Concludo raccontando un aneddoto molto significativo. In un articolo dell’anno scorso, in occasione di Bloomsday Salerno 2016 – II Edizione, in cui spiegavo che legame ci fosse tra James Joyce ed i finanziatori dell’evento, scrivevo quanto segue: “Un Bloomsday a Salerno è come dire che Cristo si è fermato ad Eboli. Sebbene alla Aliano contadina del 1935, Carlo Levi si ispirò” (Bloomsday Salerno 2016).
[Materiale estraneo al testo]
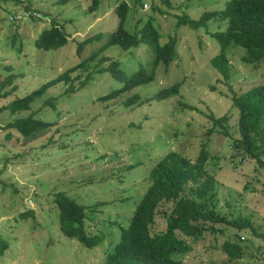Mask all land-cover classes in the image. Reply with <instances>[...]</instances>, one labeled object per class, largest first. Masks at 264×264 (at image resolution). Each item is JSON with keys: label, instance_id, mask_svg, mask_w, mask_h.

Volevo in qualche modo mettere in risalto – in maniera ironica e provocatoria, è chiaro – il fatto che proprio chi di James Joyce non sa nulla, alla fine sceglie di finanziare un evento a lui dedicato. Paradossalmente l’aspetto pop (trash per alcuni), ma allo stesso tempo amaro, della seconda edizione, fu esattamente questo: voler calcare la mano su un’ipotetica working class che avanza con in mano l’Ulisse di James Joyce, come nel Quarto Stato di Pelizza da Volpedo. Il mio articolo faceva, infatti, riferimento ad un’azienda di trasporti, ad un fioraio, a due pizzaioli ed a due personal trainers. Tralasciando però l’aspetto un po’ retorico dell’aneddoto, oggi fa un certo effetto constatare che quel riferimento al Cristo di Levi metteva già in connessione Eboli con James Joyce. Il MOA, che io allora non conoscevo, era in qualche modo già parte del girone joyciano. E se quando dico girone vi viene in mente qualcosa di infernale, non avete intuito male…

Venite a scoprirlo il 16 giugno 2017 presso il MOA Museum Operation Avalanche di Eboli.